Stored items from a collection:
------------------------------------------------------------------------

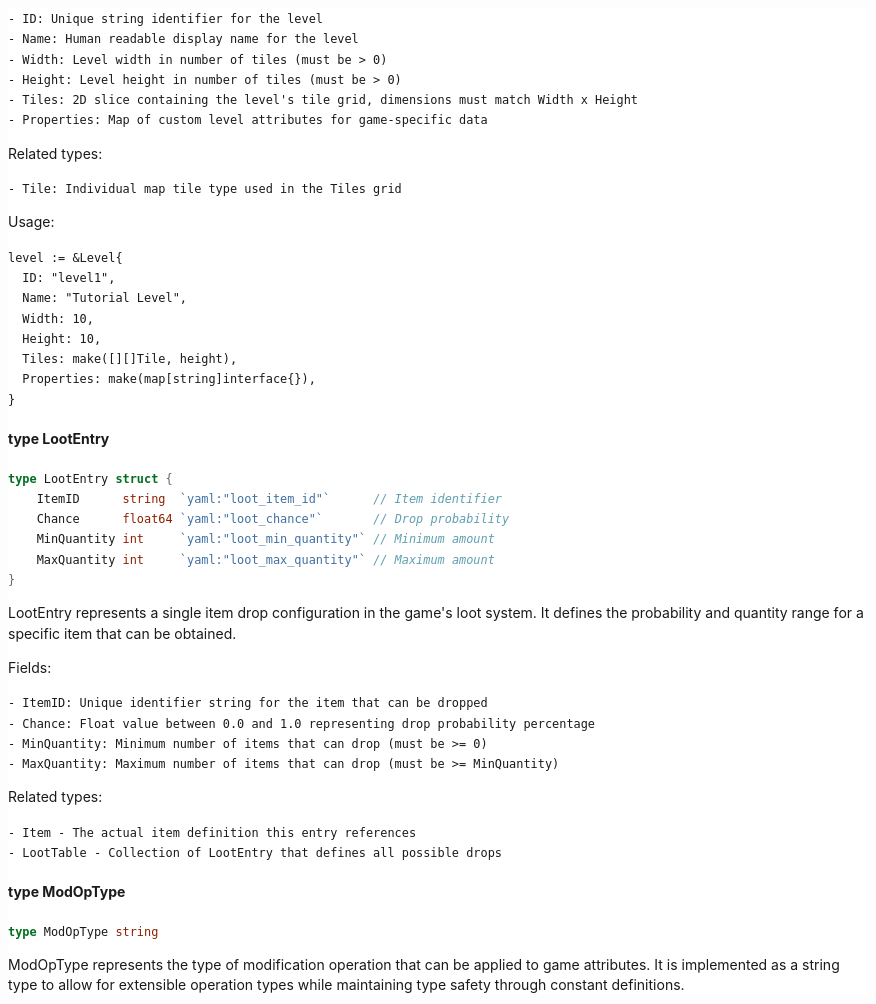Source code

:     - ID: Unique string identifier for the level
    - Name: Human readable display name for the level
    - Width: Level width in number of tiles (must be > 0)
    - Height: Level height in number of tiles (must be > 0)
    - Tiles: 2D slice containing the level's tile grid, dimensions must match Width x Height
    - Properties: Map of custom level attributes for game-specific data

Related types:

    - Tile: Individual map tile type used in the Tiles grid

Usage:

    level := &Level{
      ID: "level1",
      Name: "Tutorial Level",
      Width: 10,
      Height: 10,
      Tiles: make([][]Tile, height),
      Properties: make(map[string]interface{}),
    }

#### type LootEntry

```go
type LootEntry struct {
	ItemID      string  `yaml:"loot_item_id"`      // Item identifier
	Chance      float64 `yaml:"loot_chance"`       // Drop probability
	MinQuantity int     `yaml:"loot_min_quantity"` // Minimum amount
	MaxQuantity int     `yaml:"loot_max_quantity"` // Maximum amount
}
```

LootEntry represents a single item drop configuration in the game's loot system.
It defines the probability and quantity range for a specific item that can be
obtained.

Fields:

    - ItemID: Unique identifier string for the item that can be dropped
    - Chance: Float value between 0.0 and 1.0 representing drop probability percentage
    - MinQuantity: Minimum number of items that can drop (must be >= 0)
    - MaxQuantity: Maximum number of items that can drop (must be >= MinQuantity)

Related types:

    - Item - The actual item definition this entry references
    - LootTable - Collection of LootEntry that defines all possible drops

#### type ModOpType

```go
type ModOpType string
```

ModOpType represents the type of modification operation that can be applied to
game attributes. It is implemented as a string type to allow for extensible
operation types while maintaining type safety through constant definitions.

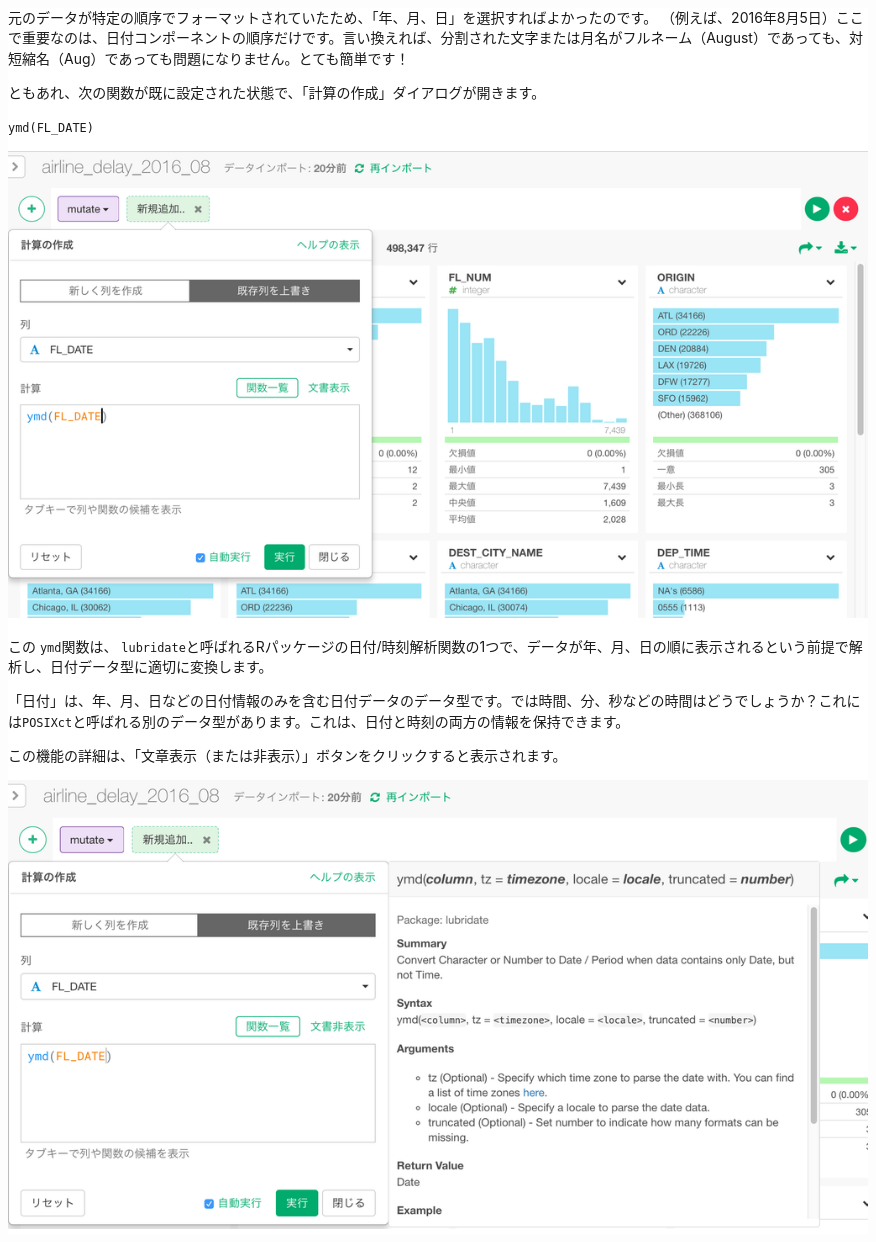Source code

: 元のデータが特定の順序でフォーマットされていたため、「年、月、日」を選択すればよかったのです。 （例えば、2016年8月5日）ここで重要なのは、日付コンポーネントの順序だけです。言い換えれば、分割された文字または月名がフルネーム（August）であっても、対短縮名（Aug）であっても問題になりません。とても簡単です！

ともあれ、次の関数が既に設定された状態で、「計算の作成」ダイアログが開きます。
```
ymd(FL_DATE)
```

![](images/quick-start-8-ja.png)

この `ymd`関数は、 `lubridate`と呼ばれるRパッケージの日付/時刻解析関数の1つで、データが年、月、日の順に表示されるという前提で解析し、日付データ型に適切に変換します。

「日付」は、年、月、日などの日付情報のみを含む日付データのデータ型です。では時間、分、秒などの時間はどうでしょうか？これには`POSIXct`と呼ばれる別のデータ型があります。これは、日付と時刻の両方の情報を保持できます。

この機能の詳細は、「文章表示（または非表示）」ボタンをクリックすると表示されます。

![](images/quick-start-9-ja.png)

------------------------------------------------------------------------

## PROBLEM DETAILS:
Read through the lines above and collect those that contain the string "quick".

## SOLVED EXERCISE:
![](images/quick-start-8-ja.png)
![](images/quick-start-9-ja.png)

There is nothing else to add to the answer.